Since the mountain is chiefly known by its connection to Elijah, Mount Carmel is sometimes called Mount Saint Elias.
5. Calvary or Golgotha
Nowadays, word “calvary” means an ordeal, a test, or a suffering. Indeed, the word is inspired by the mount Calvary, a site where Jesus was said to have been crucified, and died for God and for our sins.
Mount Calvary is also known as Golgotha or Gagulta, which means “the place of (the) skull.”
6. Mount of Beatitudes
The Mount of Beatitudes is a hill located is located between Capernaum and Ginosar (Kinneret or Gennesaret), on the northwestern coast of the Sea of Galilee. Traditionally, the Mount of Beatitudes is the site where Jesus delivered the “Sermon of the Mount,” which is widely considered as the greatest Christian sermon ever.
7. Mount Olivet
Also known as the “Mount of Olives,” Mount Olivet is a mountain ridge east of Jerusalem. Once you’re on top of the ridge, it offers an unparalleled vista of Jerusalem’s Old City and surrounding areas.
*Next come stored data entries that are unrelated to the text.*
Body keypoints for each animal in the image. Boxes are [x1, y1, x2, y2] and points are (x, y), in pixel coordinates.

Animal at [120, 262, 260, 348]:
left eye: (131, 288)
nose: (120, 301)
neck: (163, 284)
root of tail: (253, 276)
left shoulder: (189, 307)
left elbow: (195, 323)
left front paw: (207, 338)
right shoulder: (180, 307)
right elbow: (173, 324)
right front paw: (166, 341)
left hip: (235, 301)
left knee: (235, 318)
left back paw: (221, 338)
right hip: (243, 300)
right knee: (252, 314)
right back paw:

Mount Olivet is the site of several pivotal scenes in the Bible. In the New Testament, the Mount of Olivet was the site where Jesus often spent his time teaching to His disciples, praying or resting. The Garden of Gethsemane is located at the foot of the mountain; it is known as the site where Jesus and His disciples prayed together the night before He was arrested. It was also from Mount Olivet where Jesus made his ascension into heaven.
In the Old Testament, King David climbed up to Mount Olivet as he escaped from his son Absalom. As he went up by the mountain, he wept.
King Solomon built pagan temples for his 700 wives on the same mountain, after he turned his back on God.
Ezekiel saw “the glory of the Lord” departing from Jerusalem and stopping “above the mountain east of it,” referring to Mount Olivet.
The prophet Zechariah predicted that the Lord would return to the Mount of Olives when “that day” (which refers to the “day of the Lord”) comes. He added that the Lord would stand on the mountain and it would be divided “in two from east to west.”